“Il bilancio di questa tragedia è pressoché definita: ci sono undici persone tra i deceduti e i dispersi. Ad oggi l’identificazione degli otto deceduti riguarda tre veneti identificati e una trentina. Dei feriti, sette (tre dei quali in Veneto) sono ancora in ospedale e un paio sono gravi”. Così, il presidente del Veneto, Luca Zaia, all’arrivo al centro operativo dell’Aiut alpin di Canazei nella giornata di ieri.
Il conteggio di 11 è riferito al fatto che alla vittima ancora senza nome vengono attribuiti i resti di una persone che era invece nel conteggio dei dispersi: di conseguenza il computo totale passa da 12 a 11. Attrezzatura tecnica e resti organici sono stati rinvenuti dagli operatori nell’ambito della ricognizione sul luogo del disastro.
Le ricerche, ancora in corso, si stanno svolgendo sulla parte bassa della colata di ghiaccio, roccia e fango. Al momento le vittime accertate del disastro sono dieci. Entro sera è atteso l’esito del primo confronto tra il dna dei resti delle vittime non ancora identificate.

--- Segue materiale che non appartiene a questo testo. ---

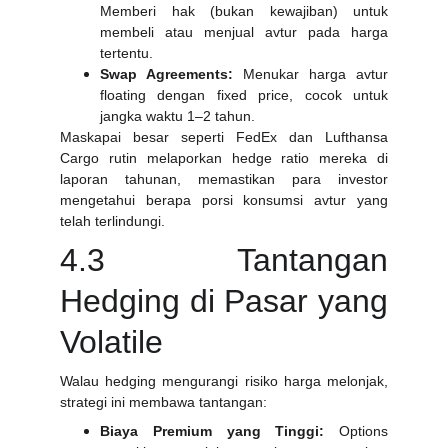
Memberi hak (bukan kewajiban) untuk
membeli atau menjual avtur pada harga
tertentu.
Swap Agreements:
Menukar harga avtur
floating dengan fixed price, cocok untuk
jangka waktu 1–2 tahun.
Maskapai besar seperti FedEx dan Lufthansa
Cargo rutin melaporkan hedge ratio mereka di
laporan tahunan, memastikan para investor
mengetahui berapa porsi konsumsi avtur yang
telah terlindungi.
4.3 Tantangan
Hedging di Pasar yang
Volatile
Walau hedging mengurangi risiko harga melonjak,
strategi ini membawa tantangan:
Biaya Premium yang Tinggi:
Options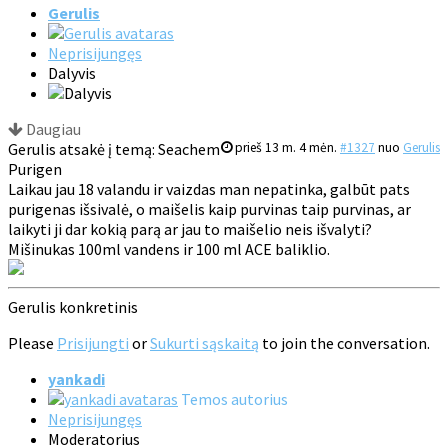
Gerulis
Neprisijungęs
Dalyvis
Daugiau
Gerulis atsakė į temą: Seachem
prieš 13 m. 4 mėn.
#1327
nuo
Gerulis
Purigen
Laikau jau 18 valandu ir vaizdas man nepatinka, galbūt pats
purigenas išsivalė, o maišelis kaip purvinas taip purvinas, ar
laikyti ji dar kokią parą ar jau to maišelio neis išvalyti?
Mišinukas 100ml vandens ir 100 ml ACE baliklio.
Gerulis konkretinis
Please
Prisijungti
or
Sukurti sąskaitą
to join the conversation.
yankadi
Temos autorius
Neprisijungęs
Moderatorius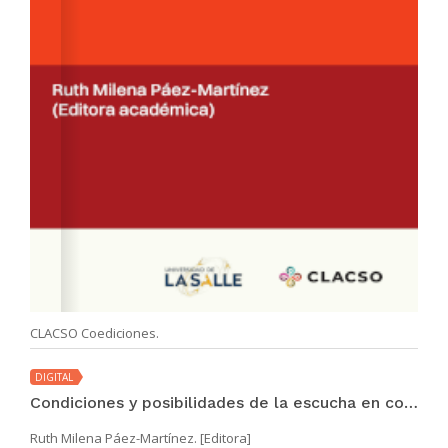
CLACSO Coediciones.
DIGITAL
Condiciones y posibilidades de la escucha en contextos educativos
Ruth Milena Páez-Martínez. [Editora]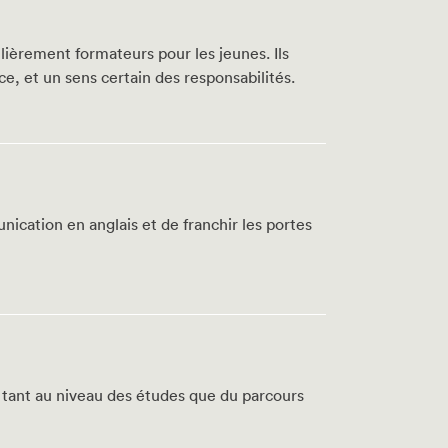
lièrement formateurs pour les jeunes. Ils
, et un sens certain des responsabilités.
ication en anglais et de franchir les portes
 tant au niveau des études que du parcours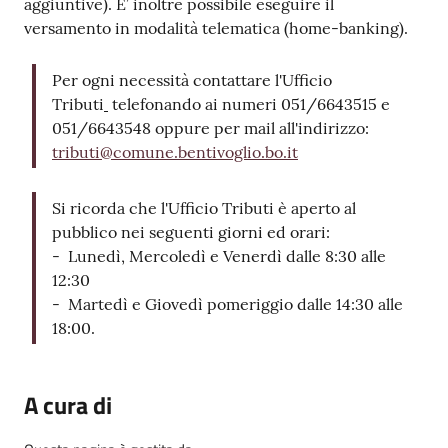
aggiuntive). E’ inoltre possibile eseguire il
versamento in modalità telematica (home-banking).
Per ogni necessità contattare l'Ufficio
Tributi
telefonando ai numeri 051/6643515 e
051/6643548 oppure per mail all'indirizzo:
tributi@comune.bentivoglio.bo.it
Si ricorda che l'Ufficio Tributi è aperto al
pubblico nei seguenti giorni ed orari:
- Lunedì, Mercoledì e Venerdì dalle 8:30 alle
12:30
- Martedì e Giovedì pomeriggio dalle 14:30 alle
18:00.
A cura di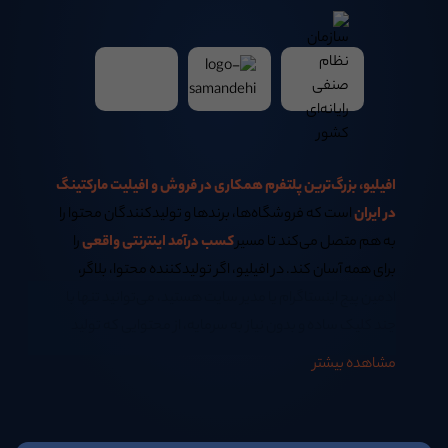
افیلیو، بزرگ‌ترین پلتفرم همکاری در فروش و افیلیت مارکتینگ
در ایران
است که فروشگاه‌ها، برندها و تولیدکنندگان محتوا را
به هم متصل می‌کند تا مسیر
کسب درآمد اینترنتی واقعی
را
برای همه آسان کند. در افیلیو، اگر تولیدکننده محتوا، بلاگر،
ادمین پیج اینستاگرام یا مدیر سایت هستید، می‌توانید تنها با
چند کلیک ساده و بدون نیاز به سرمایه، از محتوایی که تولید
می‌کنید
کسب درآمد اینترنتی در خانه
داشته باشید.
مشاهده بیشتر
اگر همیشه از خود پرسیده‌اید:
بهترین روش کسب درآمد اینترنتی در منزل چیست؟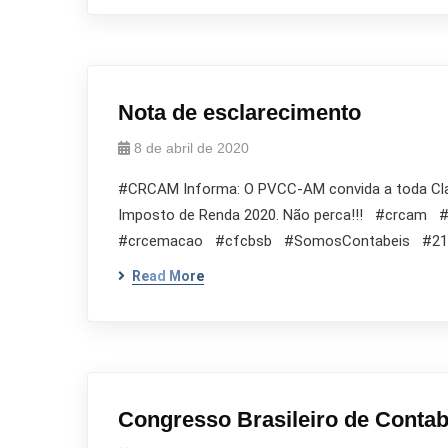
Nota de esclarecimento
8 de abril de 2020
#CRCAM Informa: O PVCC-AM convida a toda Classe
Imposto de Renda 2020. Não perca!!! #crca
#crcemacao #cfcbsb #SomosContabeis #21
Read More
Congresso Brasileiro de Contab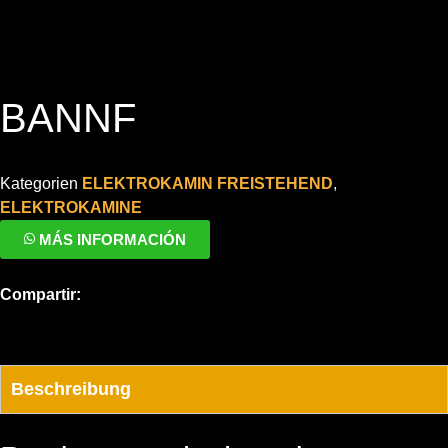
BANNF
Kategorien
ELEKTROKAMIN FREISTEHEND
,
ELEKTROKAMINE
MÁS INFORMACIÓN
Compartir:
Beschreibung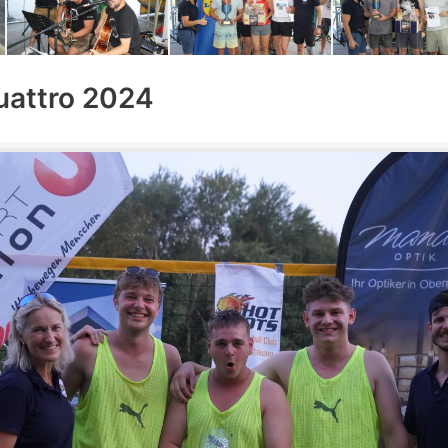
uattro 2024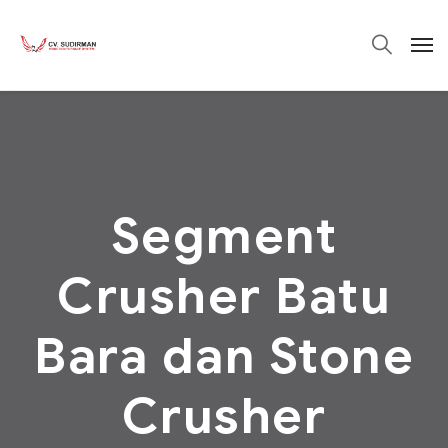
Segment
Crusher Batu
Bara dan Stone
Crusher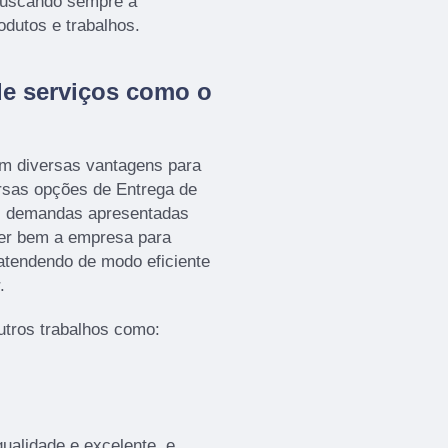
 buscando sempre a
odutos e trabalhos.
de serviços como o
 diversas vantagens para
ersas opções de Entrega de
as demandas apresentadas
lher bem a empresa para
tendendo de modo eficiente
.
tros trabalhos como:
ualidade e excelente, e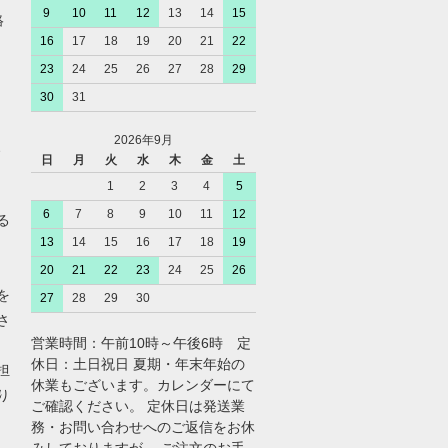
9
10
11
12
13
14
15
絡
16
17
18
19
20
21
22
23
24
25
26
27
28
29
30
31
2026年9月
、
日
月
火
水
木
金
土
1
2
3
4
5
6
7
8
9
10
11
12
る
13
14
15
16
17
18
19
20
21
22
23
24
25
26
を
27
28
29
30
さ
営業時間：午前10時～午後6時 定
休日：土日祝日 夏期・年末年始の
担
休業もございます。カレンダーにて
り
ご確認ください。 定休日は発送業
務・お問い合わせへのご返信をお休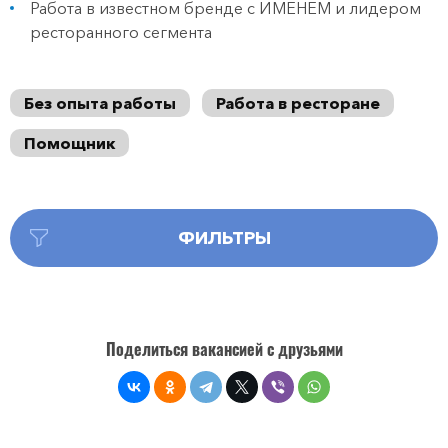
Работа в известном бренде с ИМЕНЕМ и лидером
ресторанного сегмента
Без опыта работы
Работа в ресторане
Помощник
ФИЛЬТРЫ
Поделиться вакансией с друзьями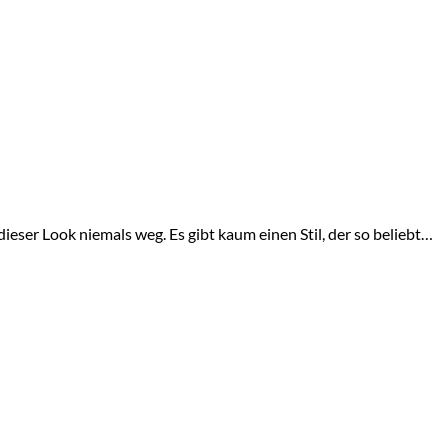
ieser Look niemals weg. Es gibt kaum einen Stil, der so beliebt…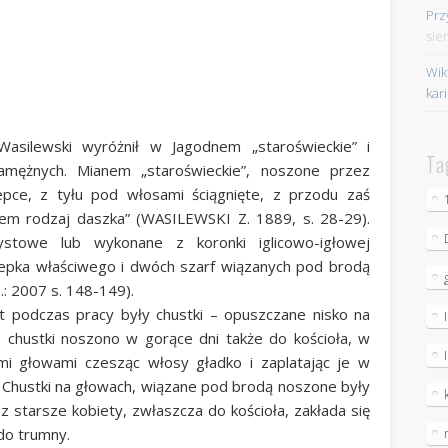
Prz
sie
Wik
kar
Wasilewski wyróżnił w Jagodnem „staroświeckie” i
Ta
amężnych. Mianem „staroświeckie”, noszone przez
zepce, z tyłu pod włosami ściągnięte, z przodu zaś
łem rodzaj daszka” (WASILEWSKI Z. 1889, s. 28-29).
stowe lub wykonane z koronki iglicowo-igłowej
zepka właściwego i dwóch szarf wiązanych pod brodą
 2007 s. 148-149).
t podczas pracy były chustki – opuszczane nisko na
e chustki noszono w gorące dni także do kościoła, w
mi głowami czesząc włosy gładko i zaplatając je w
 Chustki na głowach, wiązane pod brodą noszone były
 starsze kobiety, zwłaszcza do kościoła, zakłada się
 do trumny.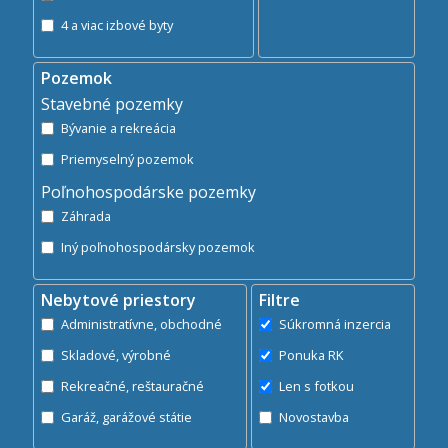
4 a viac izbové byty
Pozemok
Stavebné pozemky
Bývanie a rekreácia
Priemyselný pozemok
Poľnohospodárske pozemky
Záhrada
Iný poľnohospodársky pozemok
Nebytové priestory
Filtre
Administratívne, obchodné
Súkromná inzercia
Skladové, výrobné
Ponuka RK
Rekreačné, reštauračné
Len s fotkou
Garáž, garážové státie
Novostavba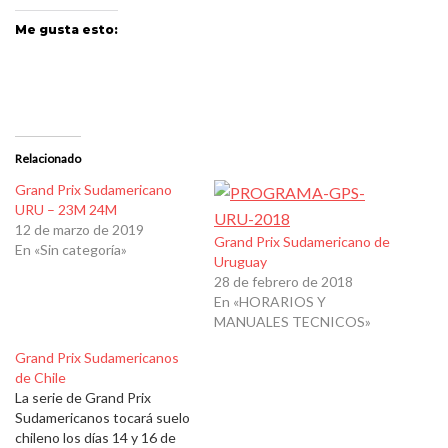
Me gusta esto:
Relacionado
Grand Prix Sudamericano
URU – 23M 24M
12 de marzo de 2019
Grand Prix Sudamericano de
En «Sin categoría»
Uruguay
28 de febrero de 2018
En «HORARIOS Y
MANUALES TECNICOS»
Grand Prix Sudamericanos
de Chile
La serie de Grand Prix
Sudamericanos tocará suelo
chileno los días 14 y 16 de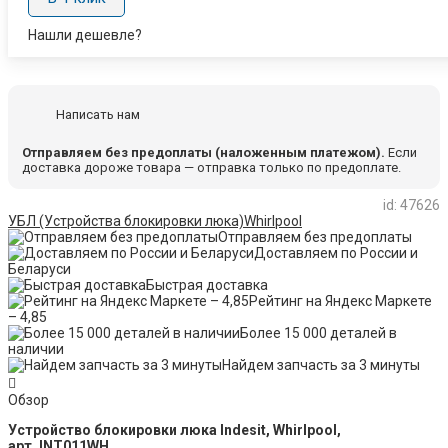
Нашли дешевле?
Написать нам
Отправляем без предоплаты (наложенным платежом).
Если
доставка дороже товара — отправка только по предоплате.
id: 47626
УБЛ (Устройства блокировки люка)
Whirlpool
Отправляем без предоплаты
Доставляем по России и
Беларуси
Быстрая доставка
Рейтинг на Яндекс Маркете
– 4,85
Более 15 000 деталей в
наличии
Найдем запчасть за 3 минуты
Обзор
Устройство блокировки люка Indesit, Whirlpool,
арт. INT011WH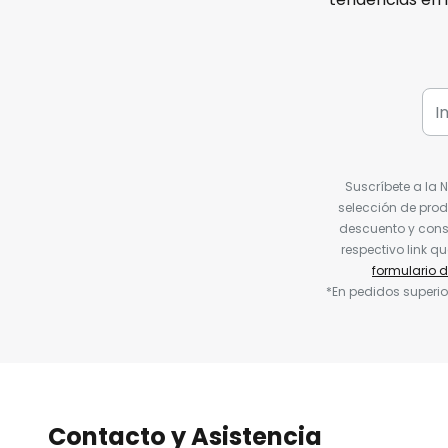
Suscríbete a la 
selección de prod
descuento y conse
respectivo link q
formulario 
*En pedidos superio
Contacto y Asistencia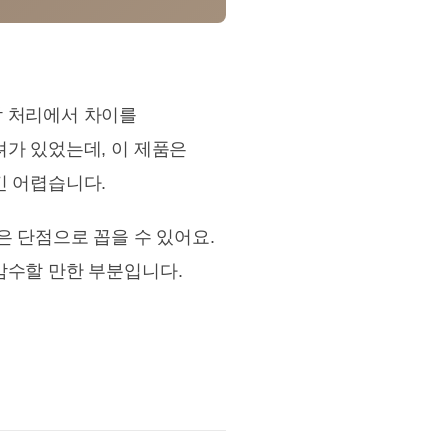
감 처리에서 차이를
려가 있었는데, 이 제품은
긴 어렵습니다.
은 단점으로 꼽을 수 있어요.
감수할 만한 부분입니다.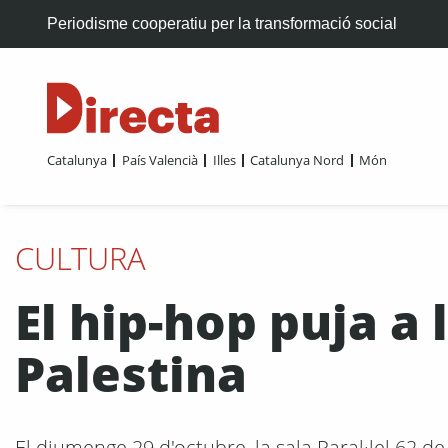
Periodisme cooperatiu per la transformació social
Catalunya
País Valencià
Illes
Catalunya Nord
Món
CULTURA
El hip-hop puja a 
Palestina
El diumenge 29 d'octubre, la sala Paral·lel 62 d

La squadra, composta da 14 persone, tra cui due unità cinofile, sta effettuando un secondo intervento sul campo. Gli operatori sono stati trasferiti in zona dopo il briefing operativo tenutosi a Canazei poco dopo le 5. Durante la notte le temperature sul ghiacciaio sono scese sotto lo zero, consolidando il ghiaccio e permettendo di estendere le operazioni fino alle 9.30 circa. Due vedette sono state poste ai margini della colata di fango, ghiaccio e roccia per controllare che non vi siano nuovi movimenti, mentre un elicottero in volo stazionario è pronto ad intervenire nel caso in cui sia necessario effettua l’evacuazione rapida della squadra.